Radio Java (SF002), "a combination of random radio excerpts sequenced in collage form and assembled in the summer of 1989," is as dazzling and colorful and all over the place as the Sumatra disc, maybe more so. A lot of similar styles are on display ("from Dangdut and Keroncong to Hard Rock and Disco") but Java adds disc jockeys and commercials and general high-energy radio madness to the mix. The BALI disc is to these two as the Jemaa El Fna DVD is to the Nat Pwe DVD -- a more chilled-out and late-night affair, although not being able to see who's making the sounds makes it a little spookier too.

Then there's the self-titled Neung Phak (Mono Pause) CD. It's not on Sublime Frequencies, it's on Abduction, the longer-running in-house SCG label. It's still appropriate to include it here, because if the Sublime Frequencies lineup could be considered the syllabus for a fascinating course on musics of Southeast Asia, then Neung Phak would be the final class project. It would easily get an A, but my first impression was that, out of all these wallet-bombingly essential releases, it was the last one to get. Listening to their flawless renditions of Southeast Asian pop music (the credits say "All Music Written By NEUNG PHAK (Except 2-11 and 15)," and that's out of 15 tracks), I just couldn't help but want to use words like "appropriation" and "kitsch" -- and it's not the appropriation that bothers me, it's the kitsch, that big-city art-school knowingness that makes the style like a knick-knack or a gewgaw rather than something deeply felt. The Sun City Girls, perhaps because they stayed in the desert for so long, have always managed to avoid being kitschy. Even on Midnight Cowboys at Ipanema they avoid being kitschy. Even while being kitschy they avoid being kitschy.

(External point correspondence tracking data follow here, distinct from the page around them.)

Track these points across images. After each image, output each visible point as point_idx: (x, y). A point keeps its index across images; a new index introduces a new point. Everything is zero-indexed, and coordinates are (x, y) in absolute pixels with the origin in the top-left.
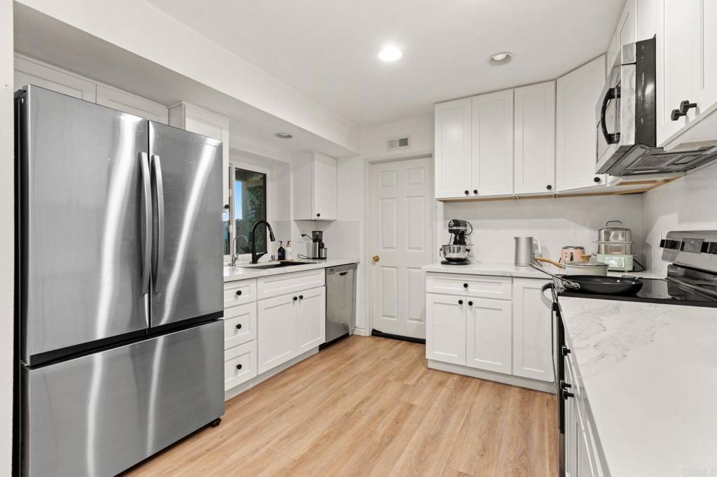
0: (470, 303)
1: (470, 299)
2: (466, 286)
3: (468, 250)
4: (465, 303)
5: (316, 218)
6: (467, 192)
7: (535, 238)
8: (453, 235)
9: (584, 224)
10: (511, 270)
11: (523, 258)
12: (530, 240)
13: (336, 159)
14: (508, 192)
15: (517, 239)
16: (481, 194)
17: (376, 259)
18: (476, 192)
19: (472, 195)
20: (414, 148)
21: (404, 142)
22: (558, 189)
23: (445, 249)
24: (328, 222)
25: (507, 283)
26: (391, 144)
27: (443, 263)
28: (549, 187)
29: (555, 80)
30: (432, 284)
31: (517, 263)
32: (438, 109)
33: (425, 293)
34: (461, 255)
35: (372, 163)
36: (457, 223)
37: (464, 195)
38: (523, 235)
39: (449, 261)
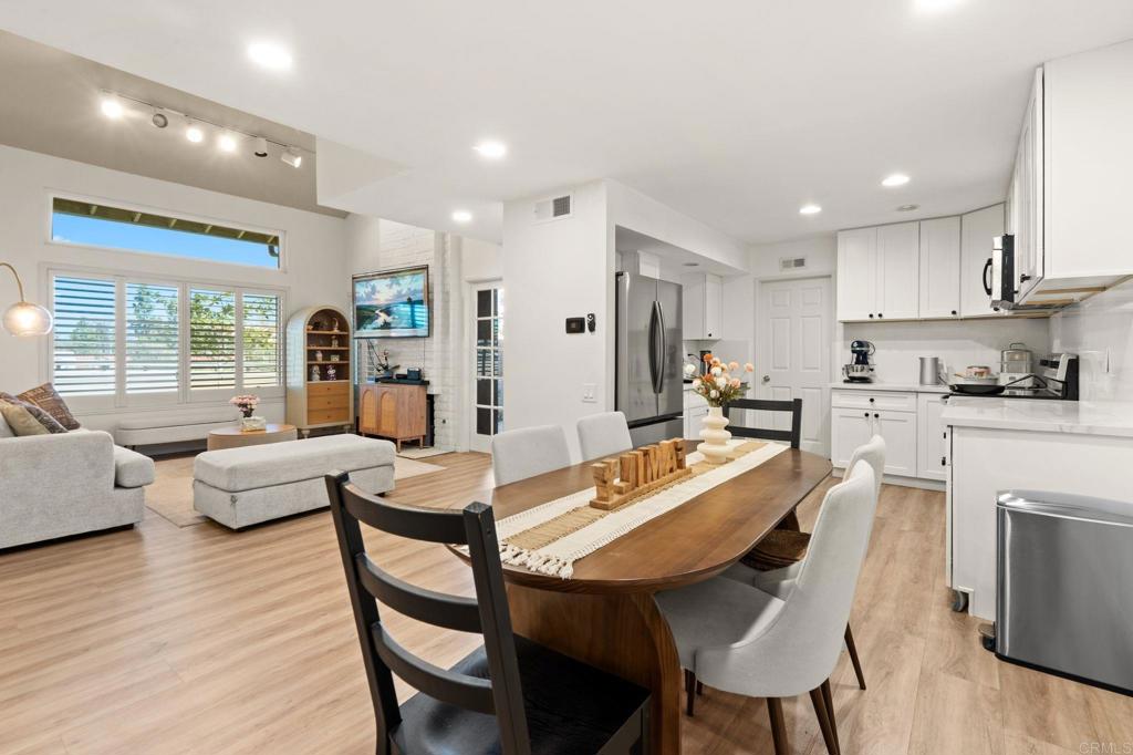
0: (877, 416)
1: (876, 412)
2: (872, 400)
3: (872, 370)
4: (871, 417)
5: (708, 338)
6: (871, 316)
7: (940, 358)
8: (855, 355)
9: (990, 346)
10: (917, 387)
11: (929, 377)
12: (936, 360)
13: (721, 277)
14: (914, 316)
15: (922, 360)
16: (885, 317)
17: (766, 379)
18: (880, 315)
19: (876, 318)
20: (811, 268)
21: (800, 263)
22: (964, 314)
23: (847, 368)
24: (715, 341)
25: (912, 398)
26: (786, 264)
27: (845, 381)
28: (954, 313)
29: (961, 215)
30: (838, 400)
31: (922, 381)
32: (841, 236)
33: (830, 407)
34: (864, 374)
35: (763, 282)
36: (860, 344)
37: (868, 319)
38: (929, 355)
39: (852, 380)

But the more I listen to Neung Phak, the more I have to admit that these people are just plain REALLY GOOD. They sound like the best session players from the top film orchestra in [fill in any one of the 5-7 appropriate Pan-Asian nations here]. They're sort of like the Sun City Girls Orchestra or the Sun City Girls Big Band, and Alan Bishop does sing on this album, contributing some of his most delectable torch-singing yet to the song "Low Tide." (Don't let that "Aye Chan Nyein" credit fool you, and I'd keep a close eye on this "Hitman Kong Thep" character that appears on track fourteen, "Morlam Pee Bah," and makes it such a 12-minute tour de force in the aforementioned 'theater' style.) Really, these folks have put an untold amount of time and study in this -- their track listing actually uses the Asian alphabet. You can appropriate all you want if you do it this well.

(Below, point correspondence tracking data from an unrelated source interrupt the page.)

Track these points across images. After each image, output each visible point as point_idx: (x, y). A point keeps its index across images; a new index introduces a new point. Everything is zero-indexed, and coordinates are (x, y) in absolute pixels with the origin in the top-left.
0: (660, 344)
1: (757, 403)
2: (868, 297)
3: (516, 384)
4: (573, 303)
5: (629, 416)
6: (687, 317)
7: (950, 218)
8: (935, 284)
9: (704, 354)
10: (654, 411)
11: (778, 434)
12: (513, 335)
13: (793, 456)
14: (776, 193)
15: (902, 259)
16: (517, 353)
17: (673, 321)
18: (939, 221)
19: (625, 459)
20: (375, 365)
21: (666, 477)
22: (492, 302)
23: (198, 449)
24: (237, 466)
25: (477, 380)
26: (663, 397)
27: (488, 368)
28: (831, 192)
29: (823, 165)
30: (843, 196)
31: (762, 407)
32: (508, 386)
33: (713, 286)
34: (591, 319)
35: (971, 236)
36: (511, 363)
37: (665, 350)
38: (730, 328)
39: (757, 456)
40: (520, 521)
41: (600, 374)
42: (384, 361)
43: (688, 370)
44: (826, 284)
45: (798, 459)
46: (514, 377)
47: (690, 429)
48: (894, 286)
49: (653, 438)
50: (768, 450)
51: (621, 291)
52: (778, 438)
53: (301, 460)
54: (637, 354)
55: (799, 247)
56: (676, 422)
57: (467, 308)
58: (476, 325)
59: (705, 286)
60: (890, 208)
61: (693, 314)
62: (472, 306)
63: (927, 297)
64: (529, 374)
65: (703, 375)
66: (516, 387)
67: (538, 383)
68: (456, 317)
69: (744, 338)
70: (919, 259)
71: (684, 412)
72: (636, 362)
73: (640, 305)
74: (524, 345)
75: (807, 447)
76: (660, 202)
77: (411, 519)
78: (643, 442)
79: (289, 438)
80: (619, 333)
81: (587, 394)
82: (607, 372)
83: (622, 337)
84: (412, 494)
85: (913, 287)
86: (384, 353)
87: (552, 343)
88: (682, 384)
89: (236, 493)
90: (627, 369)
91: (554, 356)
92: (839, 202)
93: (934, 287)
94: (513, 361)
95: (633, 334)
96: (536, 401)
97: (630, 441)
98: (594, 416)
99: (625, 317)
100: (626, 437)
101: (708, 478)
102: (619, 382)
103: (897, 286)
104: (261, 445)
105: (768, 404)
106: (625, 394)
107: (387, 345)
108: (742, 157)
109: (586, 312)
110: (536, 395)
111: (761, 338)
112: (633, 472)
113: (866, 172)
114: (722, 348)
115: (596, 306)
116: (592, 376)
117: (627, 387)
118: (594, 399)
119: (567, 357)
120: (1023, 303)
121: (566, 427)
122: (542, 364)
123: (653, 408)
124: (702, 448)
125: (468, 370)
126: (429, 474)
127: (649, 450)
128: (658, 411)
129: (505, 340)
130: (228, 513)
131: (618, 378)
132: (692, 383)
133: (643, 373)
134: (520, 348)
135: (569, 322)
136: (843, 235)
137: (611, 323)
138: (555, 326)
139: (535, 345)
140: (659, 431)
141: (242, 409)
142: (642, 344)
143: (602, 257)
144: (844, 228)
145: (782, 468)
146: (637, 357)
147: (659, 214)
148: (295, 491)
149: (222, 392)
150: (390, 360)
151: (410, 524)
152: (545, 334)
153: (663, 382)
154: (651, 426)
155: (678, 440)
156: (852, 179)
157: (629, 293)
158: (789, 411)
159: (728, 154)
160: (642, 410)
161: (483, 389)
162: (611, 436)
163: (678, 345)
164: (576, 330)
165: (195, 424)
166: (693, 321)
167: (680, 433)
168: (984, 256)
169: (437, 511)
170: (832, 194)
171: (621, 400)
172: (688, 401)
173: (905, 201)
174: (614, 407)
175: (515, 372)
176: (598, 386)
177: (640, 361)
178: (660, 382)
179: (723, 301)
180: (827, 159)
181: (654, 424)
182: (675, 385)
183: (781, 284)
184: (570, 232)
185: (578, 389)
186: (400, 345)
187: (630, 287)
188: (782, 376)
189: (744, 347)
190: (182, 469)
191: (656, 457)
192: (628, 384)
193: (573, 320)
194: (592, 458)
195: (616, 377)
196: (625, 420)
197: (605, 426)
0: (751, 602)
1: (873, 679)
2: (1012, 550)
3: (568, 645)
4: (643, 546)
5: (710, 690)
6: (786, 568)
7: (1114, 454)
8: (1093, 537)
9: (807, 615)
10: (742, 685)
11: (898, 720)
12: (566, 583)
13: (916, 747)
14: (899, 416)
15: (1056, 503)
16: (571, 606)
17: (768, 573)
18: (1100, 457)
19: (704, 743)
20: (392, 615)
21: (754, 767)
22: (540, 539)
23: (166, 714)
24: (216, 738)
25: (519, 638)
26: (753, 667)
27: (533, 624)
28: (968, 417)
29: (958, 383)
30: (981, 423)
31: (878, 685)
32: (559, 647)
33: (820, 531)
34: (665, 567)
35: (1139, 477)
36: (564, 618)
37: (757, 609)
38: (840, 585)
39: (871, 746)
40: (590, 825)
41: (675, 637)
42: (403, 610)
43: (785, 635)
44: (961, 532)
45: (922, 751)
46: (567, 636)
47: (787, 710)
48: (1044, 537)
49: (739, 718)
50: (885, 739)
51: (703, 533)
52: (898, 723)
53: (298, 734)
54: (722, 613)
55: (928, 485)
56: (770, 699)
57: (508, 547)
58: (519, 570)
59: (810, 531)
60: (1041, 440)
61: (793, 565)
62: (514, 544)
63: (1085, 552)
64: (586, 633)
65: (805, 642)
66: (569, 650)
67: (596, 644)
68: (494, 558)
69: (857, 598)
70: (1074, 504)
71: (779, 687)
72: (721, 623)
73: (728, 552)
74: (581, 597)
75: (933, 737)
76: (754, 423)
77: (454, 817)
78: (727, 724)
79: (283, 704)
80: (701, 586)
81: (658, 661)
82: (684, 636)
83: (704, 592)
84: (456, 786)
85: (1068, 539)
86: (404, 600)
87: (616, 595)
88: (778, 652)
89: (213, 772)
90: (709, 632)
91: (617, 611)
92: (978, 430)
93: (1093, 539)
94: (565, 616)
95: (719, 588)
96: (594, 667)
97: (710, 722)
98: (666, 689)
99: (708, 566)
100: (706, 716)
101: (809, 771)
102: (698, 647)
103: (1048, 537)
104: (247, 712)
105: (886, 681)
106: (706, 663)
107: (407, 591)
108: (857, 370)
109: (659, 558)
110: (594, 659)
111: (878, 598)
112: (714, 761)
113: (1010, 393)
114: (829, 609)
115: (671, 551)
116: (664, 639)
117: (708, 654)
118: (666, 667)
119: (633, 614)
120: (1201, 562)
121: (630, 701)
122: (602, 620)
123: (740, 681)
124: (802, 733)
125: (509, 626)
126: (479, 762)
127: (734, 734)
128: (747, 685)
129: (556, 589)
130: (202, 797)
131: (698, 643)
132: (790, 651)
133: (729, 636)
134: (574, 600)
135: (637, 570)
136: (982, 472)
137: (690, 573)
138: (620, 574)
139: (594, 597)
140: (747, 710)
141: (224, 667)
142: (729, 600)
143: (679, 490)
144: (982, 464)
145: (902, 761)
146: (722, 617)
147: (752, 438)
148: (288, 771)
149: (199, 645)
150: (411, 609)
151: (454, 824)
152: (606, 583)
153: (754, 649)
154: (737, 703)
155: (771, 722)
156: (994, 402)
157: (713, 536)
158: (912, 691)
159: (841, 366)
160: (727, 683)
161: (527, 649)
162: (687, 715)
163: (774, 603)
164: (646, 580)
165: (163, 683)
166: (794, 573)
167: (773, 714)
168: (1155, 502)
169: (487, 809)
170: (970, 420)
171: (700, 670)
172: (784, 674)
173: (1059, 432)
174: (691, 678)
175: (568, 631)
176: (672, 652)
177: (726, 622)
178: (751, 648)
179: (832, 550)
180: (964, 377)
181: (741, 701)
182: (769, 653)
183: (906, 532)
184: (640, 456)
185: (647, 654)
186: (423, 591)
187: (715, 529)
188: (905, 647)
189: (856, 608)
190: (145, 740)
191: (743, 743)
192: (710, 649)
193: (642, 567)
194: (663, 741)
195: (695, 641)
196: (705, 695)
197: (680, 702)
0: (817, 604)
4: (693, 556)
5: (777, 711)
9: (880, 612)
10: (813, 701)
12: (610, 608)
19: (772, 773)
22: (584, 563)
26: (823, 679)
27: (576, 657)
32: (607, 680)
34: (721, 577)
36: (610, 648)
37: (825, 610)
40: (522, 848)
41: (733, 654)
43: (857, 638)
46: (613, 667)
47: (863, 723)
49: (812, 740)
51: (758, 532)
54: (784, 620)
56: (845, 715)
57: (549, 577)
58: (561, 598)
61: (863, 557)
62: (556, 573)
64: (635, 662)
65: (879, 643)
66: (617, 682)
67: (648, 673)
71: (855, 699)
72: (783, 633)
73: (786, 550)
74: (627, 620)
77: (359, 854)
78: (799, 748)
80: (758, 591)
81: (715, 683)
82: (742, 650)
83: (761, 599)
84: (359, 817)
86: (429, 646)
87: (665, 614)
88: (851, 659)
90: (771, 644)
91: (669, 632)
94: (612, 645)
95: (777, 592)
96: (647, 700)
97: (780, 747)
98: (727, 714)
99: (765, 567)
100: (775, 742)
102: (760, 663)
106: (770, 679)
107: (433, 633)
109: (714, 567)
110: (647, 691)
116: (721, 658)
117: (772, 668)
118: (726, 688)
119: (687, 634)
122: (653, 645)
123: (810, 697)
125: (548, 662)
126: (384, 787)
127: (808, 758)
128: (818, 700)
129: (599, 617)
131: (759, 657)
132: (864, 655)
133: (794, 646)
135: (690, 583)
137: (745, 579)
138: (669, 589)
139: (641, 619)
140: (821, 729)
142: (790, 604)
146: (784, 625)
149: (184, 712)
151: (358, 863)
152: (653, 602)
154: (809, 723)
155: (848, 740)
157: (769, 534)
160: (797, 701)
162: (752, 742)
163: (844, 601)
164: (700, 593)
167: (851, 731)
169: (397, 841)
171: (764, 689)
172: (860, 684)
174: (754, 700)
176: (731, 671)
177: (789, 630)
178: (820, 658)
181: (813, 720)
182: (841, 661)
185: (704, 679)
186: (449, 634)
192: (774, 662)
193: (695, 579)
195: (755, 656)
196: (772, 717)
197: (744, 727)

www.sublimefrequencies.com
suncitygirls.com

 

And now, a bonus Sun City Girls review!

SUN CITY GIRLS: Bleach Has Feelings Too/To Cover Up Your Right To Live 2LP (ECLIPSE)
Well, already with the 2nd installment, the SCG are saying "Whoah, fans and friends, let's not take this 'all the cassettes being reissued on vinyl' thing TOO seriously. We're not gonna make it THAT easy for ya . . ." The diehards among us, as much as we loved that handsome God Is My Solar System / Superpower 2LP, were already noticing some discrepancies when compared to the original cassette track listings . . . and besides, how do ya reissue a C90 on one vinyl LP anyway? Well this one makes it even more plain -- right on the label of side C it says, handwritten, "completists -- give up now -- I'll not allow it! -- me," and "By the way, these LPs have additions/deletions." And the sounds could put off a few collector-types as well -- after two listens to the first rec, the one representing the Bleach Has Feelings Too CS, I'd say there's about 3 minutes of actual music on the whole thing! The rest is crudely edited radio collages, live radio interviews, prank phone calls, and porno, porno, porno! (For the record, the 3 minutes of actual music is REALLY GOOD.) To Cover Up Your Right To Live has more music, but it's no-rehearsal (?) cover-band irreverence in the style of Midnight Cowboys, which could also leave some peripheral listeners feeling a bit alienated. So this is the "difficult" second album in the series. I love it, and it makes #1 in the series (you know, God Is My Solar System/Superpower) look even better. As with that installment, Eclipse Records has put together a very handsome package with wonderful photos and more memorable liner notes. But as a reissue, it just makes me want the original cassettes more.